**What the exercise asks:** Nothing but the lines from the one that contains "estar de acuerdo con sus pensamientos, sino" through the end of the data should be reproduced, and each must match exactly.

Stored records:
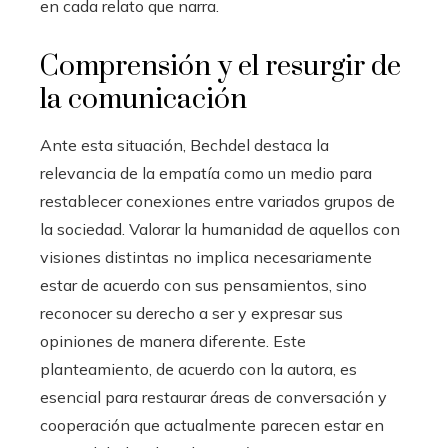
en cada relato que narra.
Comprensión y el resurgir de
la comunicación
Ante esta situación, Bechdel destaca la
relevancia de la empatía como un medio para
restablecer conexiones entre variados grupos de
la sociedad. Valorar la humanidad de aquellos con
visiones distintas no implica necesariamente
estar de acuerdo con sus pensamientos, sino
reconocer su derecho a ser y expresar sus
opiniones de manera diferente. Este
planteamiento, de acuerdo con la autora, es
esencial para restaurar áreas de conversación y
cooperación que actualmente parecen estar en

**Answer to the exercise:**
estar de acuerdo con sus pensamientos, sino
reconocer su derecho a ser y expresar sus
opiniones de manera diferente. Este
planteamiento, de acuerdo con la autora, es
esencial para restaurar áreas de conversación y
cooperación que actualmente parecen estar en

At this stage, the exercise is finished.